- _ABOUT THIS TASK_
From the listing below, pull out the lines that hold "associated".

------------------------------------------------

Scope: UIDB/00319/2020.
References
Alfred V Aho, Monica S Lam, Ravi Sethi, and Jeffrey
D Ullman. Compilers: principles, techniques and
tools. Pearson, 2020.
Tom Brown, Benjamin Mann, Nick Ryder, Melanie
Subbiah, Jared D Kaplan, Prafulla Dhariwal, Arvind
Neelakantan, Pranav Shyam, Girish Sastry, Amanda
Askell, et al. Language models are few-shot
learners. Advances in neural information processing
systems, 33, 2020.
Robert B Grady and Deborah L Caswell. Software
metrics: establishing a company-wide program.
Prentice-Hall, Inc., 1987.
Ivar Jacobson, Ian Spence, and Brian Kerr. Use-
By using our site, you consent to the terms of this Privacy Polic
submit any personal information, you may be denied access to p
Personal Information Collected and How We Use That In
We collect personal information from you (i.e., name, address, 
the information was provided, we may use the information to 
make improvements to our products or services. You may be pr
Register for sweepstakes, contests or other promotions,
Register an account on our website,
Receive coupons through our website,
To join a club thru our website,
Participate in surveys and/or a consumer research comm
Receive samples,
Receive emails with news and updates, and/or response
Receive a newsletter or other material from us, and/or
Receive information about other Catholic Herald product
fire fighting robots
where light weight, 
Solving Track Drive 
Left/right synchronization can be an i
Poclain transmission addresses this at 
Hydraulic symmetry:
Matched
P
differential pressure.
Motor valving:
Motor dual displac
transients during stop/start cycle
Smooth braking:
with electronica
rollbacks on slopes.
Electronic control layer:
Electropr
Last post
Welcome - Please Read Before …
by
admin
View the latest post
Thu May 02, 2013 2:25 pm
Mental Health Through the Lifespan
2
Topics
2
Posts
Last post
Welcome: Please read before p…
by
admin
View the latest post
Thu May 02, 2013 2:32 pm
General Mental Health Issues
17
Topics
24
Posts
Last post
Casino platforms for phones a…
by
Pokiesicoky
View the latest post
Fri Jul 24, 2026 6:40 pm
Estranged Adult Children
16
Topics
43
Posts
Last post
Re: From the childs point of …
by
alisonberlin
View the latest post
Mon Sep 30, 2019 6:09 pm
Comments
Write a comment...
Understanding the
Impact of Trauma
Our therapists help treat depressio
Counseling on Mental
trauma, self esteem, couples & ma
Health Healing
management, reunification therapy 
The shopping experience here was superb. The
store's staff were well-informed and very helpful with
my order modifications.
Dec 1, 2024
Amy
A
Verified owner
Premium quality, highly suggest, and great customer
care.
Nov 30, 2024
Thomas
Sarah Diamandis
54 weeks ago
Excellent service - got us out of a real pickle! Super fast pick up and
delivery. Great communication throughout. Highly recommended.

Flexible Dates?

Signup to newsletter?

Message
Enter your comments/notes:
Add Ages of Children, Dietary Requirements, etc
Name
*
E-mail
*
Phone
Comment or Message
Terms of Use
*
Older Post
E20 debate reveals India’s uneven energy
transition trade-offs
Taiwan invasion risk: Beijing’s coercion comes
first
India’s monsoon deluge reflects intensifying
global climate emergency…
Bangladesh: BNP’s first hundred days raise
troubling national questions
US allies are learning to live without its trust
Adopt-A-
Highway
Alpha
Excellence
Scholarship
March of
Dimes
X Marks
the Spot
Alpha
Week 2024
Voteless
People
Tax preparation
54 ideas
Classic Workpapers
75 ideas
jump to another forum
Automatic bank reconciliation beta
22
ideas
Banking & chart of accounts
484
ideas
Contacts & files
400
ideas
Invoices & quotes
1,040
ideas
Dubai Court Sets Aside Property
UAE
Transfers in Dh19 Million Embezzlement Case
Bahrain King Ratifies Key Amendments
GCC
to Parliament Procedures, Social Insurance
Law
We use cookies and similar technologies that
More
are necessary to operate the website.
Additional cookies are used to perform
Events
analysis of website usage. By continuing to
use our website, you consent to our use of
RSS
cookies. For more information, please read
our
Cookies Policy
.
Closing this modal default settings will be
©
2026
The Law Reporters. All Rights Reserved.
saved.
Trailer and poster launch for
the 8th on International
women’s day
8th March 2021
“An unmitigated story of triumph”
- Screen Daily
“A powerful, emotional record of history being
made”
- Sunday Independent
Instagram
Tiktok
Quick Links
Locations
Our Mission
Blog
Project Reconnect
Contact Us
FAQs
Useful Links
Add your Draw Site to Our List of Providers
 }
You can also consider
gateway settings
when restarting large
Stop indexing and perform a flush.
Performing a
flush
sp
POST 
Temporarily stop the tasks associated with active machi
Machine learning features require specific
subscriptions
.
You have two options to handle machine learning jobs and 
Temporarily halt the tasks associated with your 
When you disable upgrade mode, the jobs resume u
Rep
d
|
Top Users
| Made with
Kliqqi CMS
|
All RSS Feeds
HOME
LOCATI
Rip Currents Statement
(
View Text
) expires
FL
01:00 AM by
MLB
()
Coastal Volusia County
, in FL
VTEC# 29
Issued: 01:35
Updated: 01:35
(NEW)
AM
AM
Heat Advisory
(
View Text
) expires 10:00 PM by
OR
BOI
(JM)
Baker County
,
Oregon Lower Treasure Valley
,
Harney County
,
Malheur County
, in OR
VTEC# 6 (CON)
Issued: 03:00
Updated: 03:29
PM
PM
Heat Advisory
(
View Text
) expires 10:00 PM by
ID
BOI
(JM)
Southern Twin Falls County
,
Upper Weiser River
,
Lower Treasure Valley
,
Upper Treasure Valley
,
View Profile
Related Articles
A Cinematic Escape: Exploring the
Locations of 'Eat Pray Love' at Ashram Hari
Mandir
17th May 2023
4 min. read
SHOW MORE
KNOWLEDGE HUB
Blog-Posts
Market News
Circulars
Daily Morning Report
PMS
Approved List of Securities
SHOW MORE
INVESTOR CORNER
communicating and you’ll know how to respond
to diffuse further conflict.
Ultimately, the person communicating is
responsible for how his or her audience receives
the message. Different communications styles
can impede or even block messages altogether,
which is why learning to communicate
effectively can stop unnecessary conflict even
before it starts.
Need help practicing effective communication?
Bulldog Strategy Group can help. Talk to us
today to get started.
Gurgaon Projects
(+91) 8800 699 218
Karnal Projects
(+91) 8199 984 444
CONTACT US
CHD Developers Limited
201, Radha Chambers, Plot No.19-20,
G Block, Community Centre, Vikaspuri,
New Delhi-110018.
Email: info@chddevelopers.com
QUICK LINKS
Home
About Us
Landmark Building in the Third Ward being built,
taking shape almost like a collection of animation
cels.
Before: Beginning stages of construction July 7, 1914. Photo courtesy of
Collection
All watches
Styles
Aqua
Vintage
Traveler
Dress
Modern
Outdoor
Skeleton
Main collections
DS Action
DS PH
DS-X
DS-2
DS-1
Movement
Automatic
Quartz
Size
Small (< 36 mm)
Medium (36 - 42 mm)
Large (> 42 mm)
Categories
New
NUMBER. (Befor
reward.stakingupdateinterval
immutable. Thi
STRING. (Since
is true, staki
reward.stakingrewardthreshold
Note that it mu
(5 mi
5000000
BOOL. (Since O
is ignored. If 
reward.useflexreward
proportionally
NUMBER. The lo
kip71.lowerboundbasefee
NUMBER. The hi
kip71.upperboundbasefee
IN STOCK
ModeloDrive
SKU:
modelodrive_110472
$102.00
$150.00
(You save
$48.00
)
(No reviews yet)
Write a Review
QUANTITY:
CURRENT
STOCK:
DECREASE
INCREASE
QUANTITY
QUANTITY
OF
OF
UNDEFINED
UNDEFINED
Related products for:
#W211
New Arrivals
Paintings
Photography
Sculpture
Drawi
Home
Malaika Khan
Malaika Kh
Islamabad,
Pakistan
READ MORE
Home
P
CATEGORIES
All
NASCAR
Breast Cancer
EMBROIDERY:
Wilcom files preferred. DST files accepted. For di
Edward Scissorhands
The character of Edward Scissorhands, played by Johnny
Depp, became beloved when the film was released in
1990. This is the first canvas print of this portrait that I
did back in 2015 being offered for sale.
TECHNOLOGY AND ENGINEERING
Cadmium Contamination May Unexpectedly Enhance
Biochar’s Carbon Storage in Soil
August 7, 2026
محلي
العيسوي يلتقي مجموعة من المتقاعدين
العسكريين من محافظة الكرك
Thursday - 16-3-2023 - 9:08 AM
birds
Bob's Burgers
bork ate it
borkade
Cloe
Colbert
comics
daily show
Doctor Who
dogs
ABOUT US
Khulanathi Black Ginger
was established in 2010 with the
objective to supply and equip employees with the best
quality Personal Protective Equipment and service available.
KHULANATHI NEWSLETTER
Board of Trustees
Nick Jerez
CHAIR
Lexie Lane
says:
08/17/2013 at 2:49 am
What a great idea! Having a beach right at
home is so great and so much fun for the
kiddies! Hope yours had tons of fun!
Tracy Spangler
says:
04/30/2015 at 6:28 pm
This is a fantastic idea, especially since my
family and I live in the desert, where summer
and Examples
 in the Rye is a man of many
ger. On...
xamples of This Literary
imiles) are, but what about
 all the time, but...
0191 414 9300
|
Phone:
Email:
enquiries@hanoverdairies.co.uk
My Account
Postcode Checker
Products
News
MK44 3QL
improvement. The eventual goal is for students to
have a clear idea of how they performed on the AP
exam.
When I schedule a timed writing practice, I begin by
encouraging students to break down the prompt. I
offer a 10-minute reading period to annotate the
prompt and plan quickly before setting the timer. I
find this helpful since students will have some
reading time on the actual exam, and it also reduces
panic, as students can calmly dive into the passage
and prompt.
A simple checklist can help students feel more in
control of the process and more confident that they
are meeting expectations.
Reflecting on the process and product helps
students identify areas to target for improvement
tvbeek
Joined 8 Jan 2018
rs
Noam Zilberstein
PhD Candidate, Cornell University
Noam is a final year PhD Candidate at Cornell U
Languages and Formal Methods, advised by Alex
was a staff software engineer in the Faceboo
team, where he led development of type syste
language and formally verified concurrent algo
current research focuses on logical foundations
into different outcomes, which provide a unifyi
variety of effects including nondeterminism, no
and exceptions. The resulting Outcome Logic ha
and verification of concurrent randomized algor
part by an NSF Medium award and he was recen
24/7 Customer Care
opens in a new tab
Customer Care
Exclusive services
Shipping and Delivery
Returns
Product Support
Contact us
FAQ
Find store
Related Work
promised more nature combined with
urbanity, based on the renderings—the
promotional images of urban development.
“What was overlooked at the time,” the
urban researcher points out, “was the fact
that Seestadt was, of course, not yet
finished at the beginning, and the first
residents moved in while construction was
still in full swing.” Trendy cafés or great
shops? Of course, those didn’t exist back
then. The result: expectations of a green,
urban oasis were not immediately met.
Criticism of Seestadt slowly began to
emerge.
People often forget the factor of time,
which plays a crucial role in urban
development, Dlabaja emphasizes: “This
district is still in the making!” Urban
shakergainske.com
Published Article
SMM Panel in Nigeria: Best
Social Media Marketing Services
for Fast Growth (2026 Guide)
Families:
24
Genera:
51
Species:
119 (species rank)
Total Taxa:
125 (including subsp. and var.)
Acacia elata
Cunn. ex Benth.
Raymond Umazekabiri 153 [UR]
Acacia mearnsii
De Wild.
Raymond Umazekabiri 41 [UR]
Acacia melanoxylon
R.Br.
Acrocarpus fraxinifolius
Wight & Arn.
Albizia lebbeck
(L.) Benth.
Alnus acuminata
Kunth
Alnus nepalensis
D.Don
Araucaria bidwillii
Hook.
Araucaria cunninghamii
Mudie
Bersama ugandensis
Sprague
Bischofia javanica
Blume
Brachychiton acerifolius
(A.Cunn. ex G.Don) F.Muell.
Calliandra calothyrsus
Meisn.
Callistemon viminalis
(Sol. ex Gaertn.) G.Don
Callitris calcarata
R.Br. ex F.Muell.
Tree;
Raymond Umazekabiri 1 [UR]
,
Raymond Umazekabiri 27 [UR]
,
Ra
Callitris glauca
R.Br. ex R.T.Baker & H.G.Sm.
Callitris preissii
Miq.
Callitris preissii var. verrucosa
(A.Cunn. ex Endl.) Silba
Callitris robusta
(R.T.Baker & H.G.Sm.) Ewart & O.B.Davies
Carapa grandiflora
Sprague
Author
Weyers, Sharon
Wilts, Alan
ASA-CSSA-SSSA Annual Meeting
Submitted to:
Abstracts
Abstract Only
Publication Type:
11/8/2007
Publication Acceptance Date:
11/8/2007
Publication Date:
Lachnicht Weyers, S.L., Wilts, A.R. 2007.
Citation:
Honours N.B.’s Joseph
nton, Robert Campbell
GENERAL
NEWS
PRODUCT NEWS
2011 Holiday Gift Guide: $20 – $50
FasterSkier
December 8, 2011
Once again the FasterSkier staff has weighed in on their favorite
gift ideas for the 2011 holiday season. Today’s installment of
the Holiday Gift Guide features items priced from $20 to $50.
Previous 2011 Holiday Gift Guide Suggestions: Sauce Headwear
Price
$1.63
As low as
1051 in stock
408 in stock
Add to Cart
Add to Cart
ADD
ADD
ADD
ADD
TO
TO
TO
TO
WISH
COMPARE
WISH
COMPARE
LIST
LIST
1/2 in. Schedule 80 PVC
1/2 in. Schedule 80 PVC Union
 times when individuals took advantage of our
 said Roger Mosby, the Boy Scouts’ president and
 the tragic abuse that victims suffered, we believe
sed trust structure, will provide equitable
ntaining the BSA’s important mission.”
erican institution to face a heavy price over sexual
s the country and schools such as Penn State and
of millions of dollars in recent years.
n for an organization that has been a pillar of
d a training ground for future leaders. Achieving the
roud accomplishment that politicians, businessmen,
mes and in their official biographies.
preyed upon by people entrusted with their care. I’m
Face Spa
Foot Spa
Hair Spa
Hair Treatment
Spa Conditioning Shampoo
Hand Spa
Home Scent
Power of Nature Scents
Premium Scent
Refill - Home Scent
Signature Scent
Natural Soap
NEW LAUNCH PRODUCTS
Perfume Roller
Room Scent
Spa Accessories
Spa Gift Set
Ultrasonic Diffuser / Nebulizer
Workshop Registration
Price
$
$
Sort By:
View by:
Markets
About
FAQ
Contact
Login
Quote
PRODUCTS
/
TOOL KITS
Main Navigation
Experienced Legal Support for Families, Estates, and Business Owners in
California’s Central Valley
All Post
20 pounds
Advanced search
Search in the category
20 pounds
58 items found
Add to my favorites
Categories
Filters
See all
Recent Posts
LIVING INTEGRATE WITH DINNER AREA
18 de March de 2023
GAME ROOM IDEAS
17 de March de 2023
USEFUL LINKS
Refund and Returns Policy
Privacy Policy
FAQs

------------------------------------------------

- _TASK RESPONSE_
Temporarily stop the tasks associated with active machi
Temporarily halt the tasks associated with your 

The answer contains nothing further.